**Source text**
Thats hitting the nail on the head.

That seems fairly silly -- foo.append(bar) obviously mutates
_something_ . Certainly it wasn't the source of my confusion when I
got caught on this. What makes you believe that the fundamental
confusion is about mutability?

The confusion is not about mutability. Its about mutability and
parameter passing being non-orthogonal.

(Also, if the change is applied everywhere, the language would not be
inconsistent.)

Obviously that would depend on what the change is.

 

[Lie Ryan]

I'd use a function attribute.

def func(x, y=None):
if y is None:
y = func.default_y
...
func.default_y = []

That's awkward only if you believe function attributes are awkward.

I do. All you've done is move the default from *before* the function is
defined to *after* the function is defined, instead of keeping it in the
function definition. It's still separate, and if the function is renamed
your code stops working. In other words, it violates encapsulation of the
function.

Although we can solve that (default being after the function is defined)
using a simple decorator:

def funcargs(**args):
def __decorate_with_args(func):
for k,v in args.items():
setattr(func, k, v)
return func
return __decorate_with_args

Usage:

@funcargs(foo=4)
def bar(baz):
return baz + bar.foo

et voila, we had just reinvented early binding default argument, with a
much uglier syntax.

 

[Steven D'Aprano]

The only times you need the brackets around a tuple is to control the
precedence of operations, or for an empty tuple.

IBTD:

a=((a, b) for a, b, c in some_iter)
b=[(1, c) for <whatever>]

Without the round brackets, it is a syntax error.

Correction noted.

Nevertheless, the parentheses don't create the tuple, the comma operator
does.

**Data to examine**
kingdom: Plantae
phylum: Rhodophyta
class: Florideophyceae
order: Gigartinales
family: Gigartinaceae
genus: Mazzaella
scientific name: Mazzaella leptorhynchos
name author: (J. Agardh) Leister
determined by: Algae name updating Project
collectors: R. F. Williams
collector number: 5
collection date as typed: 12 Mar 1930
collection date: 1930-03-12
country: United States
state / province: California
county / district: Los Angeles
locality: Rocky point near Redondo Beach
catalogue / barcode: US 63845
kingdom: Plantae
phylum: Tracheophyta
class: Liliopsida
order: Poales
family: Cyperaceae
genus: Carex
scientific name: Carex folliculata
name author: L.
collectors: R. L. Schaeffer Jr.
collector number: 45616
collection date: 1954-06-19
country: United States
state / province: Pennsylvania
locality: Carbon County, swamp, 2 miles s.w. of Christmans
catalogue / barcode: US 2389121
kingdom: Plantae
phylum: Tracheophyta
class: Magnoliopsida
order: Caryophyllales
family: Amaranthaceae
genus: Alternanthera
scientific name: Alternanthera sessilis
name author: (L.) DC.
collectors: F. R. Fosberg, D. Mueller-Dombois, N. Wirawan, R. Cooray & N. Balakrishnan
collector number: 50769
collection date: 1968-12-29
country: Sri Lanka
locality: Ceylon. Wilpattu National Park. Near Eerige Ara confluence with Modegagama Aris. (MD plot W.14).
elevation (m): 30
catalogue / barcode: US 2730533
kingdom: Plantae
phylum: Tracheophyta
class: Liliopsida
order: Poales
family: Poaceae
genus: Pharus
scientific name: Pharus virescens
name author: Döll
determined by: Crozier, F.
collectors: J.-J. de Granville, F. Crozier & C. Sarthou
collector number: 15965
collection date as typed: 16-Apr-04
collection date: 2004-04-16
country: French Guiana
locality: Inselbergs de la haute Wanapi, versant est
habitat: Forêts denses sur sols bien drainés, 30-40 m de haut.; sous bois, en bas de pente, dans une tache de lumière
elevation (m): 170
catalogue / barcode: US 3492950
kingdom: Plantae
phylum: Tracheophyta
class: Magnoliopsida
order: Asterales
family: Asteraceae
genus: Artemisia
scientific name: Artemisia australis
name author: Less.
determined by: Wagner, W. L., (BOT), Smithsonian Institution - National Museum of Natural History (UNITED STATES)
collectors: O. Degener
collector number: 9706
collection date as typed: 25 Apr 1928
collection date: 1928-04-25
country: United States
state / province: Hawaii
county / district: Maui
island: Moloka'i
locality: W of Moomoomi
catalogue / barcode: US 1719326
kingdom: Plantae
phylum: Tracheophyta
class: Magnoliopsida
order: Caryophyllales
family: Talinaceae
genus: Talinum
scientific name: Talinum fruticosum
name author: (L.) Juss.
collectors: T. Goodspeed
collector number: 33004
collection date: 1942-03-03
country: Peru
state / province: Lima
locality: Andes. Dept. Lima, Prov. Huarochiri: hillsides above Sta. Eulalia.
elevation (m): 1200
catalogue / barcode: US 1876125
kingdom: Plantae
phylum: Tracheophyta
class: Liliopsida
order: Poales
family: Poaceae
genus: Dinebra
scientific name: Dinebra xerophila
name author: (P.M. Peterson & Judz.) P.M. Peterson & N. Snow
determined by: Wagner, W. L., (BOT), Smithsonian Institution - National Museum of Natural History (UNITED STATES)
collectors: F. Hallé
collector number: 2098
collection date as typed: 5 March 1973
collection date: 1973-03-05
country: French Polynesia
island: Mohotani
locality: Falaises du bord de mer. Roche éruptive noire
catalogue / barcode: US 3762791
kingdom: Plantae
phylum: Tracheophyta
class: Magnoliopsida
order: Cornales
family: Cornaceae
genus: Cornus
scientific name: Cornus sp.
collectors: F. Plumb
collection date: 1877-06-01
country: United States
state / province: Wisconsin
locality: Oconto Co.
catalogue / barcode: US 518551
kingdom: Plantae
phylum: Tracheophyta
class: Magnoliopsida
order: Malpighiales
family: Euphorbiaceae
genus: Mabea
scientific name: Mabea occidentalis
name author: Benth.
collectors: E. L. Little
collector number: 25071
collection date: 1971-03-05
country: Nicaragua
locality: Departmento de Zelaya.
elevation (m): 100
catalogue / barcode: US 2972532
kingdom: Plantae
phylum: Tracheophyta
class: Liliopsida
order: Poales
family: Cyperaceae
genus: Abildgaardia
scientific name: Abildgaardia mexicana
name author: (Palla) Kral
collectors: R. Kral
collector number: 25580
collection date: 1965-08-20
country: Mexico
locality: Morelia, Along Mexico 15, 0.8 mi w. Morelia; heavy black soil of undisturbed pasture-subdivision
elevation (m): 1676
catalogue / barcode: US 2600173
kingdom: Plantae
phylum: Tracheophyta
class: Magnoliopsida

**Exercise objective**
Write out the forum thread on Python default arguments above, word for word and in full.

**Solution**
Thats hitting the nail on the head.

That seems fairly silly -- foo.append(bar) obviously mutates
_something_ . Certainly it wasn't the source of my confusion when I
got caught on this. What makes you believe that the fundamental
confusion is about mutability?

The confusion is not about mutability. Its about mutability and
parameter passing being non-orthogonal.

(Also, if the change is applied everywhere, the language would not be
inconsistent.)

Obviously that would depend on what the change is.

 

[Lie Ryan]

I'd use a function attribute.

def func(x, y=None):
if y is None:
y = func.default_y
...
func.default_y = []

That's awkward only if you believe function attributes are awkward.

I do. All you've done is move the default from *before* the function is
defined to *after* the function is defined, instead of keeping it in the
function definition. It's still separate, and if the function is renamed
your code stops working. In other words, it violates encapsulation of the
function.

Although we can solve that (default being after the function is defined)
using a simple decorator:

def funcargs(**args):
def __decorate_with_args(func):
for k,v in args.items():
setattr(func, k, v)
return func
return __decorate_with_args

Usage:

@funcargs(foo=4)
def bar(baz):
return baz + bar.foo

et voila, we had just reinvented early binding default argument, with a
much uglier syntax.

 

[Steven D'Aprano]

The only times you need the brackets around a tuple is to control the
precedence of operations, or for an empty tuple.

IBTD:

a=((a, b) for a, b, c in some_iter)
b=[(1, c) for <whatever>]

Without the round brackets, it is a syntax error.

Correction noted.

Nevertheless, the parentheses don't create the tuple, the comma operator
does.